In the forests of western Maharashtra, a tigress named Hirkani has begun a new chapter.
Officially identified as STR-06, she was released into the Koyna Wildlife Sanctuary in Sahyadri Tiger Reserve after being brought from Pench and cleared fit by veterinary teams. Her journey covered nearly 900 kilometres across the state, but what it carries is larger than distance. It signals another step in Maharashtra’s effort to rebuild tiger presence in a landscape that had slowly fallen silent.
Hirkani is the third tigress introduced under Operation TARA, short for Tiger Augmentation and Range Expansion, a recovery programme designed to help restore tigers to the Sahyadri landscape. The reserve stretches across 1,165 square kilometres in Satara, Sangli, Kolhapur and Ratnagiri, and officials hope these introductions will help shape a stable breeding population over time.
That goal gives Hirkani’s release a meaning that extends beyond a single relocation.
A landscape waiting for its missing link
Sahyadri is one of Maharashtra’s most layered forested landscapes, shaped by ridges, valleys and large reservoirs, and woven together by the Koyna Wildlife Sanctuary and Chandoli National Park. It is home to gaur, sambar, mouse deer, hornbills, leopards and wild dogs. For years, though, one part of that ecological chain remained fragile: the presence of a settled tiger population.
That is what Operation TARA is trying to change.
The programme was designed to strengthen tiger numbers and genetic diversity in Sahyadri by bringing in carefully selected animals from healthier populations. Earlier relocations brought tigresses Chanda and Tara into the reserve. With Hirkani now in Koyna, the recovery effort enters a phase where individual movements begin to matter more closely, especially as resident male tigers already move through parts of the landscape.
Tiger translocations aim to restore prey balance and strengthen breeding populations in forests. Photograph: (Rohan Bhate/ Honorary WildLife Warden)
Recent reporting places the current number at seven tigers in all, four males and three females. Each addition increases the possibility of the forest beginning to hold its own population again.
That matters because tigers influence the health of a forest in visible, everyday ways. By preying on herbivores such as deer and gaur, they keep grazing in check. That balance allows vegetation to recover, which in turn supports a wider range of species across the landscape. In a region like the Western Ghats, where biodiversity is already dense and interconnected, these shifts travel far beyond one reserve.
Sahyadri’s recovery now rests on whether these pieces come together over time.
What it takes to bring a tiger landscape back
Forest teams will continue to track Hirkani and the other tigresses through radio collars and field monitoring, watching how they explore, settle and begin to claim space within the reserve.
But bringing tigers back to a landscape is only one part of the work. Helping people live with their return is what gives such efforts a future.
And this is already being shaped in places like Pilibhit Tiger Reserve in Uttar Pradesh, where local residents are stepping into the role ofbagh mitras, or ‘friends of the tiger’. These are trained community members who track tiger movement, calm tensions in villages, and act as a bridge between people and the forest department.
The Bagh Mitra programme was instituted by WWF-India in 2019 to help mitigate human-tiger conflict around Pilibhit Tiger Reserve. Photograph: (WWF India)
In a region where conflict once escalated quickly, their presence has helped prevent panic, guide responses on the ground, and create space for both people and wildlife to move more safely.

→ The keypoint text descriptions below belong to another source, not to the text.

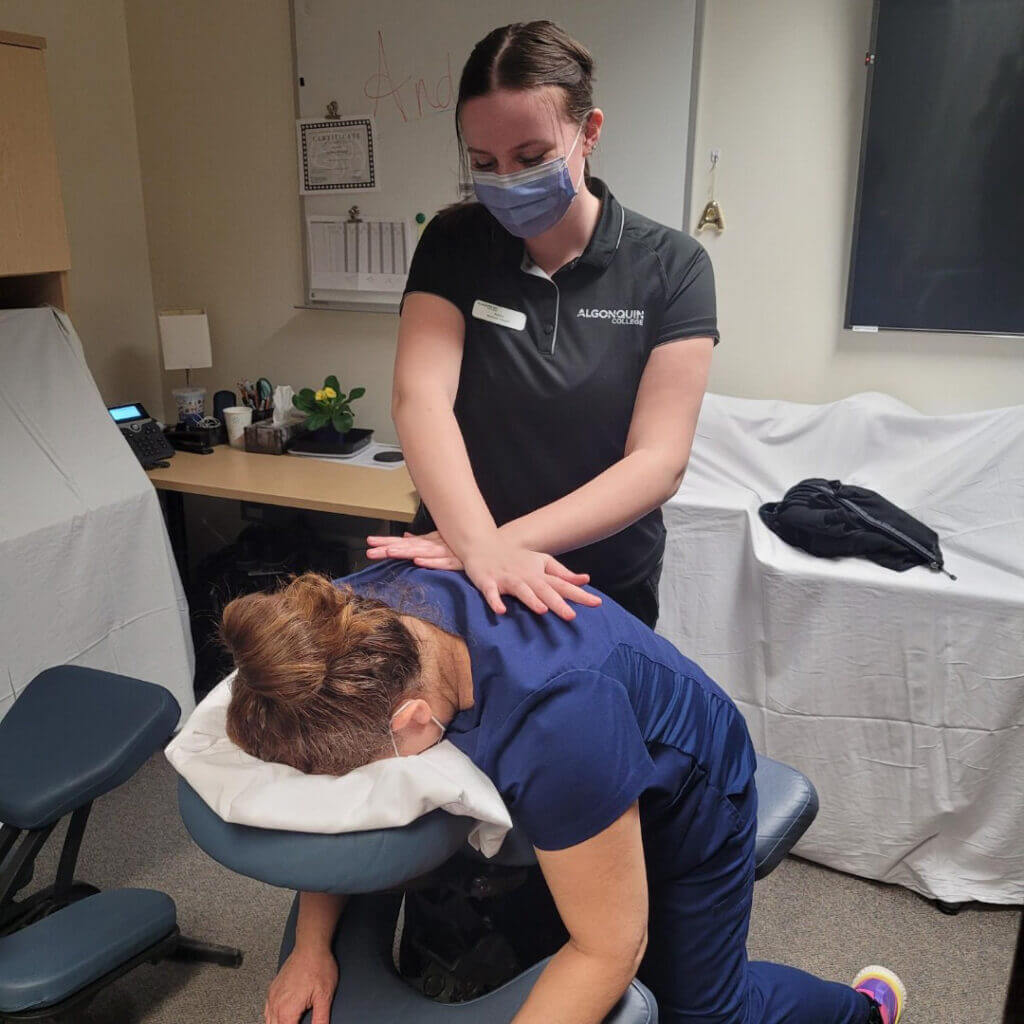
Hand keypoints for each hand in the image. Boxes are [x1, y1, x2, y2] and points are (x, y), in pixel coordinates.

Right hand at [264, 945, 337, 1023]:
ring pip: (269, 1021)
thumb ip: (320, 1019)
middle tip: (298, 1022)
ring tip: (290, 1021)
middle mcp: (276, 1005)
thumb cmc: (319, 967)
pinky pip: (267, 1010)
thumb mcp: (324, 996)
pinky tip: (280, 1017)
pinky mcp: (273, 989)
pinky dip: (272, 1018)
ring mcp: (273, 996)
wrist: (311, 947)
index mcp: (287, 1011)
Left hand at [366, 530, 462, 569]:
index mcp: (426, 543)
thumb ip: (421, 542)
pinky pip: (441, 563)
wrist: (485, 547)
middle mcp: (432, 546)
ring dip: (405, 552)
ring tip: (390, 552)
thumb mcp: (437, 541)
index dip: (385, 542)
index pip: (402, 543)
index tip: (369, 542)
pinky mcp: (455, 561)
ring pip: (421, 553)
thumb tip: (405, 537)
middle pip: (406, 548)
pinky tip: (418, 561)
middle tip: (370, 551)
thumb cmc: (460, 544)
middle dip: (388, 548)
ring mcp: (443, 553)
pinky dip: (430, 562)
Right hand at [460, 533, 600, 619]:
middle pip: (544, 590)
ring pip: (521, 590)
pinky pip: (491, 592)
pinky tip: (501, 611)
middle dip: (558, 602)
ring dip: (531, 600)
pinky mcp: (488, 581)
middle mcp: (525, 576)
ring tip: (543, 610)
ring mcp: (506, 578)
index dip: (579, 594)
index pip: (563, 585)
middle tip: (572, 616)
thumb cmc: (516, 558)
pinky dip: (495, 601)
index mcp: (539, 574)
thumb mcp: (541, 562)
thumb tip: (585, 580)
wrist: (482, 546)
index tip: (597, 603)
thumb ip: (562, 573)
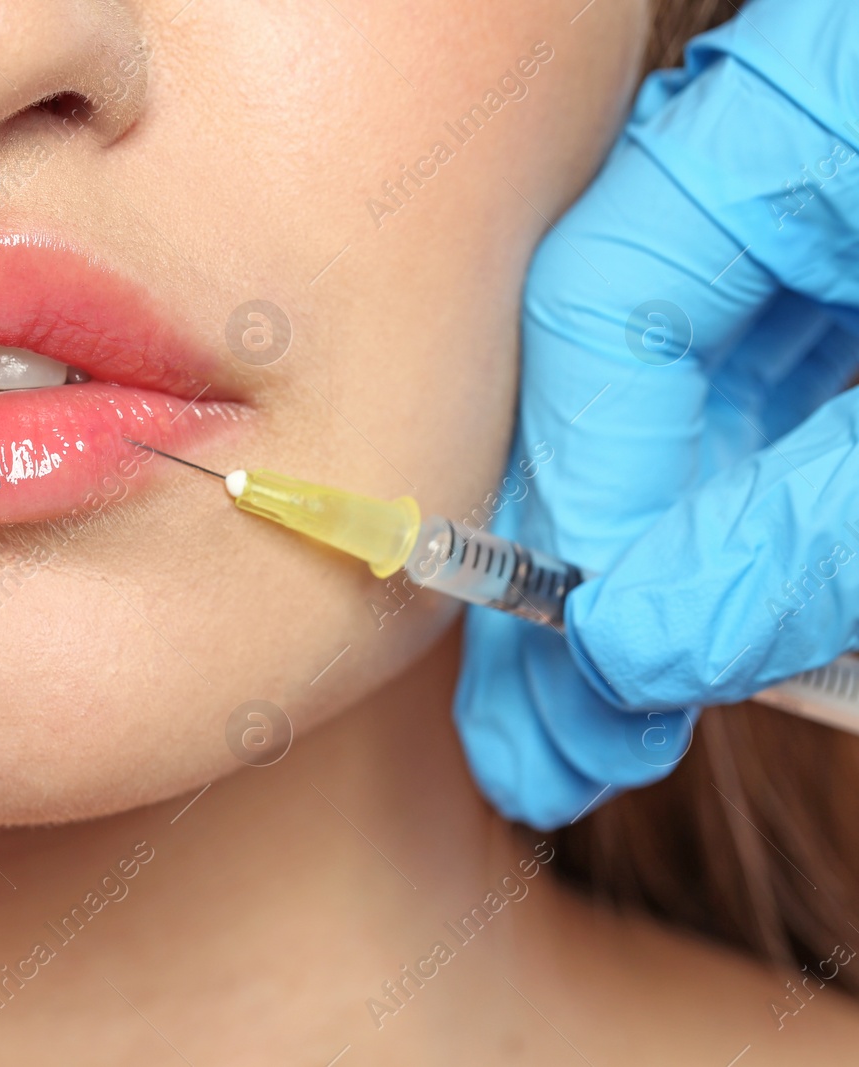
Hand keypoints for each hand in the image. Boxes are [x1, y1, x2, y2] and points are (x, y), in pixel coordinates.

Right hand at [454, 0, 858, 829]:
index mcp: (822, 99)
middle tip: (558, 730)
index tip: (600, 638)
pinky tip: (707, 639)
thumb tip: (638, 648)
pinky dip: (753, 520)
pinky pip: (781, 397)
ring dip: (663, 567)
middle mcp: (807, 141)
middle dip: (599, 560)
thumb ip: (812, 533)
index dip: (590, 483)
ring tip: (613, 722)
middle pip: (629, 360)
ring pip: (696, 398)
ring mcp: (844, 207)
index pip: (614, 293)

That example offers a direction for Sahyadri.
A tiger landscape is rebuilt through more than relocation. It takes people who understand the forest, systems that respond in time, and a shared sense of responsibility between those who protect wildlife and those who live alongside it.
Sahyadri may need its own version of that effort in the years ahead.
For now, Hirkani’s release is a beginning. And sometimes, that is how a forest starts finding its roar again.